From that position, Bacevich explores the history of the military establishment’s internal changes, originally intended “to begin the process of making it more difficult for civilian authorities to opt for war,” and to enhance the authority of the officer corps. That effort “by the first decade of the twenty-first century...had collapsed.”

The neocon history, its changes of associations and relationships as they morphed into power, looks mainly at Albert Wohlstetter and his protégés Norman Podhoretz and Paul Wolfowitz. The nuclear role is emphasized, the degradation of Islam became paramount, and just after the turn of the century “the doctrines of preventative war and permanent military supremacy were officially enshrined in U.S. policy.” The reinventing of strategy “Ended up providing a rationale for war launched in a spasm of strategic irrationality.”
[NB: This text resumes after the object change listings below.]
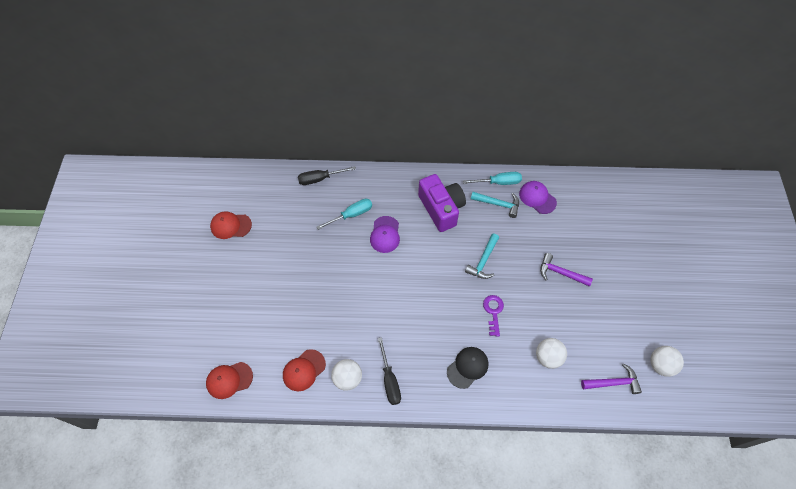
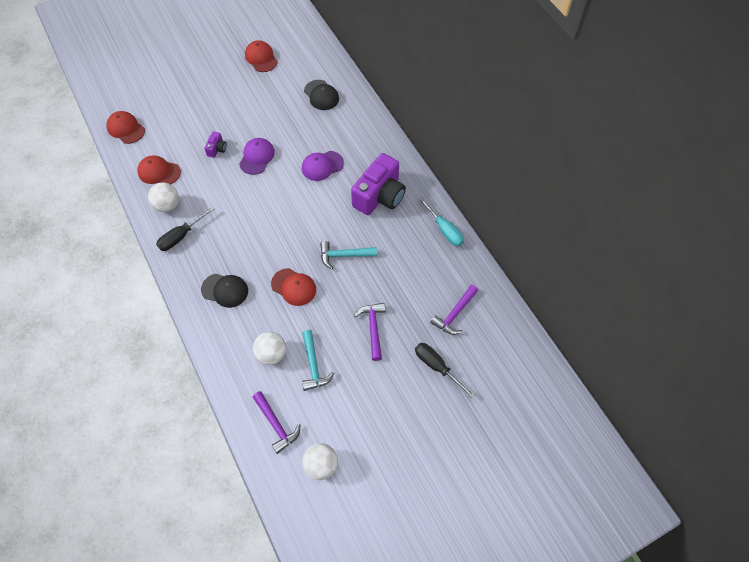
camera: 60 degrees right, 0 degrees up
(309, 200) = (321, 95): none -> black cap
(311, 308) = (217, 149): none -> purple camera
(320, 179) = (348, 92): black screwdriver -> black screwdriver (437, 367)
(351, 215) = (326, 132): turquoise screwdriver -> none
(493, 312) = (294, 287): purple key -> red cap
(498, 204) = (417, 240): turquoise hammer -> turquoise hammer (313, 365)
(537, 198) = (449, 271): purple cap -> purple cap (257, 157)
(575, 213) = (454, 314): none -> purple hammer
The roles of the different presidents shows how they too were subject to the unintended consequences of their actions, from Nixon and Carter through Reagan, Bush, Clinton and to the current Bush. Reagan and Clinton in particular created the political myths that allowed militarism to succeed: military might as the main gauge of the nation’s strength; the soldier became the pre-eminent icon of patriotism and good; the ‘evil’ nature and military lead of the communists; and followed after all that by the Hollywood myths.

Fundamentalism takes a direct responsibility for the rise of the new militarism, and for the strong association of the United States with Israel, both in its role of settling the ‘disputed territories’ of Palestine, and in its broader role of being a forward based military enclave in opposition to Islam and terror. It is in Bacevich’s estimation one of the keystones for the militarists’ success, “were it not for the support offered by several tens of millions of evangelicals, militarism…becomes inconceivable.”
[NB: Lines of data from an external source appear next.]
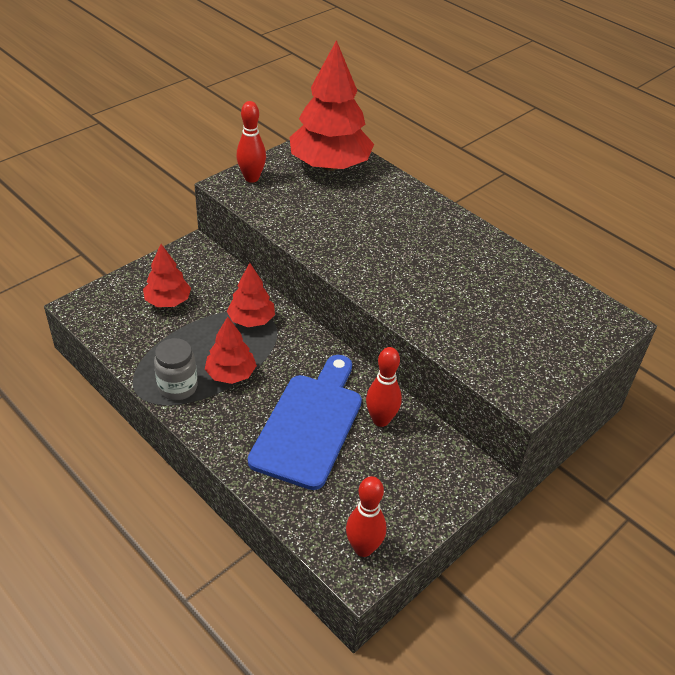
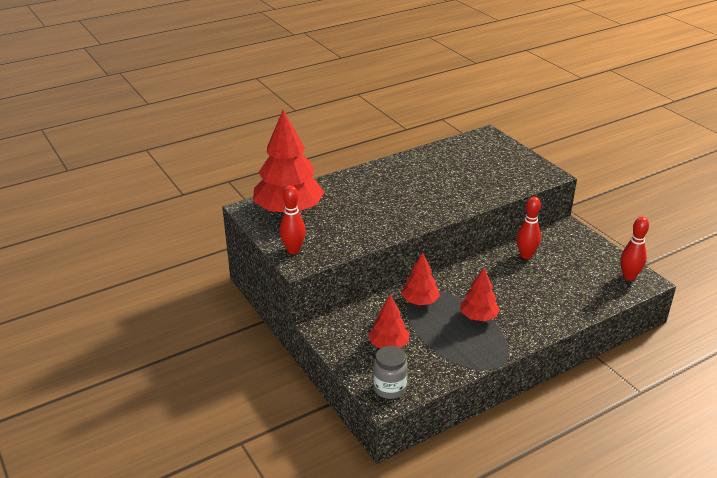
camera: 75 degrees left, 10 degrees down
(178, 387) = (490, 345): grey jar -> grey jar (389, 388)
(309, 424) = (529, 285): blue cutting board -> none

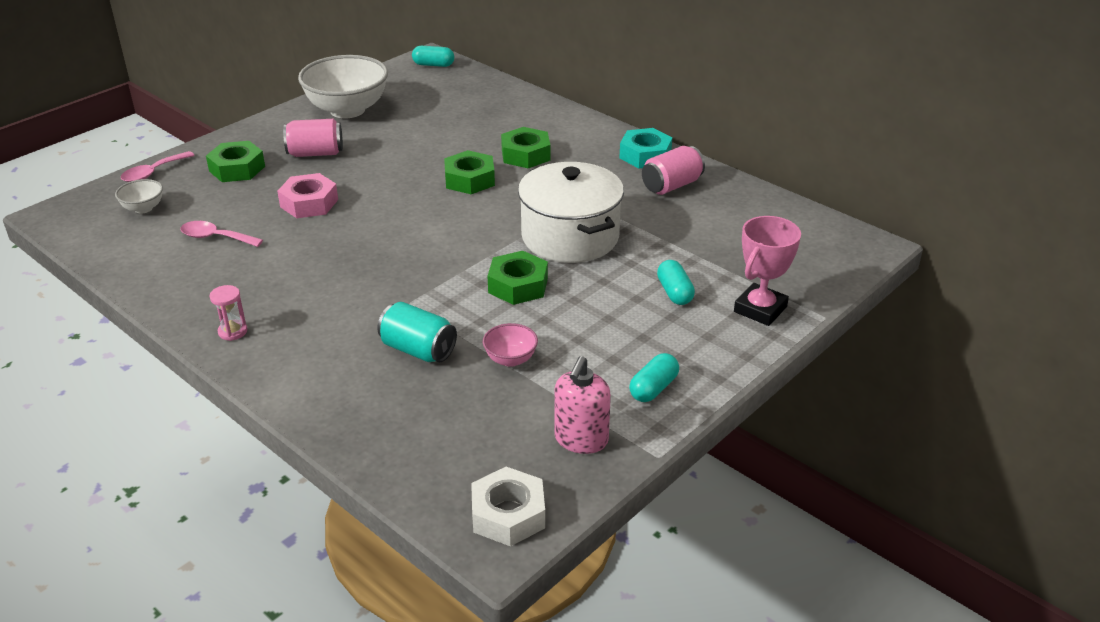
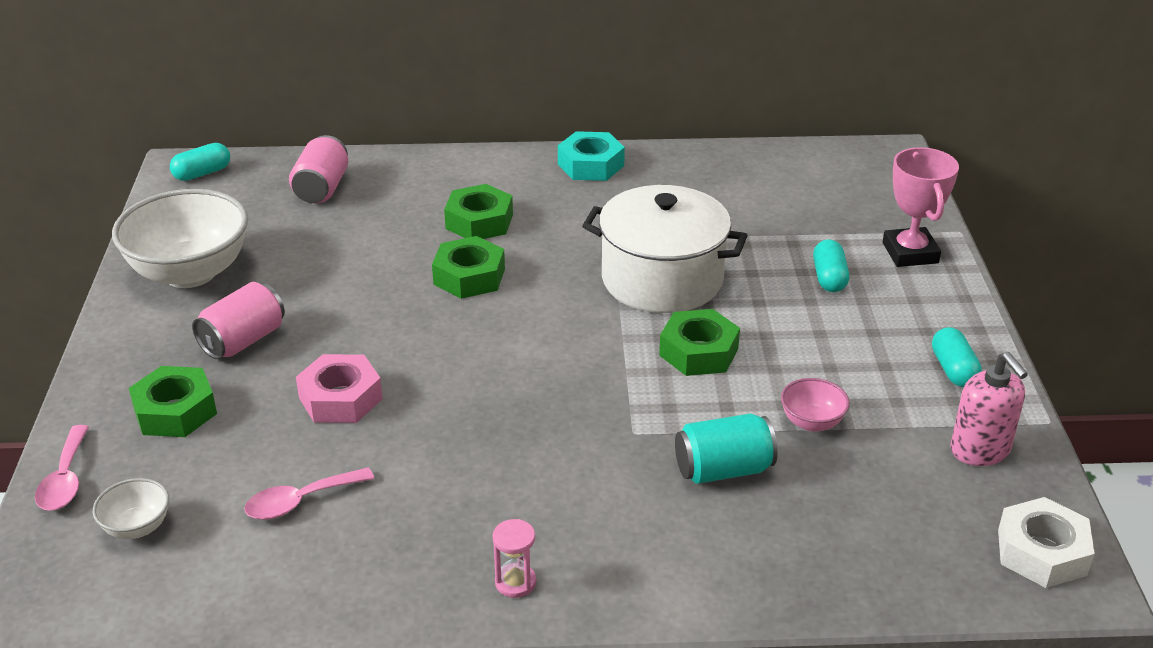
camera: 45 degrees left, 0 degrees up
(671, 185) = (662, 182): pink can -> pink can (321, 188)
(674, 292) = (829, 278): turquoise capsule -> turquoise capsule turned 60 degrees clockwise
The American role in the Middle East started without military intervention but included covert operations and government overthrows, as they “needed assured access to cheap oil and lots of it.” Bacevich goes deeper than “blood for oil” indicating “Beneath the surface the aim was to guarantee the ever-increasing affluence that underwrites the modern American conception of liberty,” showing how every president after Carter endorsed this policy. It is in this section that parallels are drawn between the U.S. occupation of Iraq and the Israeli occupation of Palestine, with the Arab world seeing “the United States and Israel…conspiring to humiliate and oppress Muslims.” The invasion of Iraq is the ultimate expression of the new militarism, along with its associated unintended consequences.
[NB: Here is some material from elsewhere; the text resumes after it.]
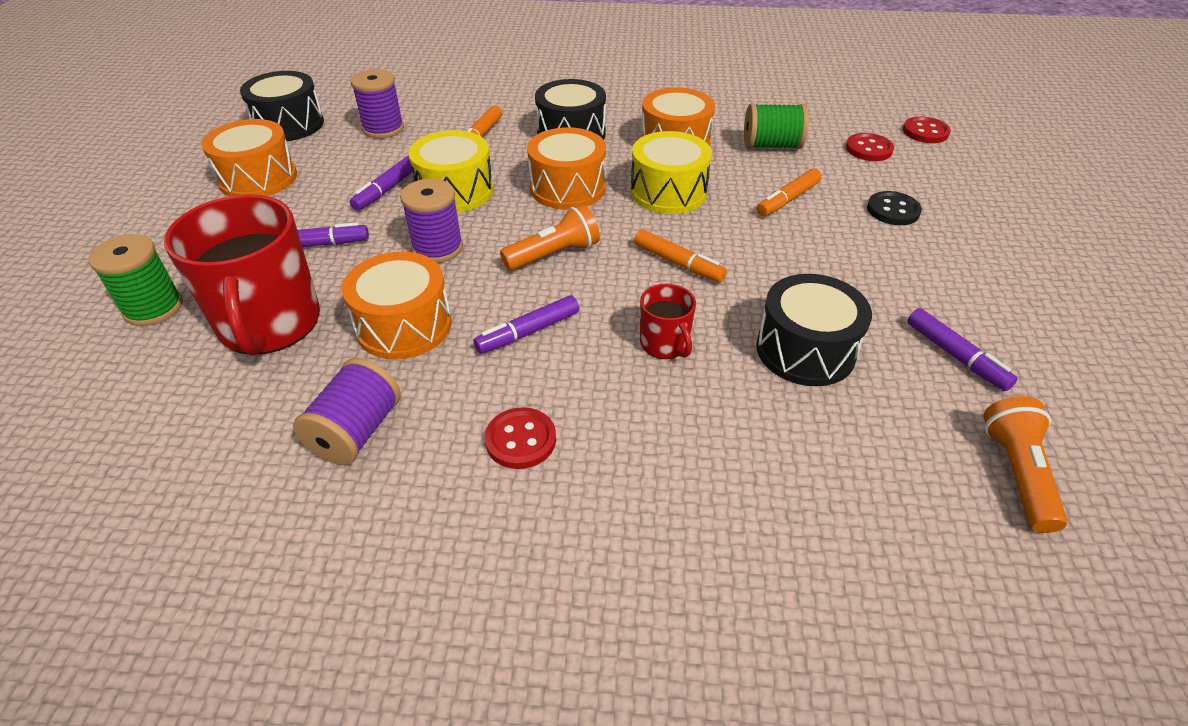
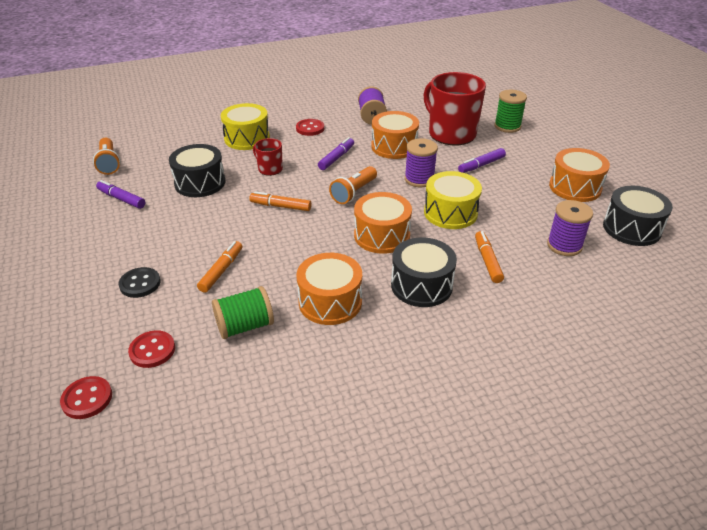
camera: 155 degrees right, 5 degrees down
(387, 190) = (491, 202): purple marker -> none
(668, 192) = (311, 252): yellow drum -> yellow drum (247, 138)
The readers have to remind themselves that the core of this work is militarism and its rise and creation within the United States, focussing mainly on the period after World War II, but dipping into the past occasionally for a broader historical perspective. It is not a book that involves itself with the undercover covert activities of the CIA or the National Security Agency, activities which are covered in other well-qualified works. It is also not about corporate activities and the machinations of supra-national global organizations such as the WTO, the IMF, the World Bank, the OECD and others.

This mindset needs to be remembered in examining Bacevich’s “ten foundational principles” to control and the new militarism. While they can be argued with in the broader view of global relationships, a perspective he himself allows for, his conclusions appear reasonable within the role of ‘militarism’.

Within those parameters, the definition and focus on the military role and how it developed in the American mindset, and by not becoming involved with discussions on other government agencies and corporate roles, Bacevich succeeds remarkably well with his arguments. This is a strong, well-presented thesis on a well-defined topic.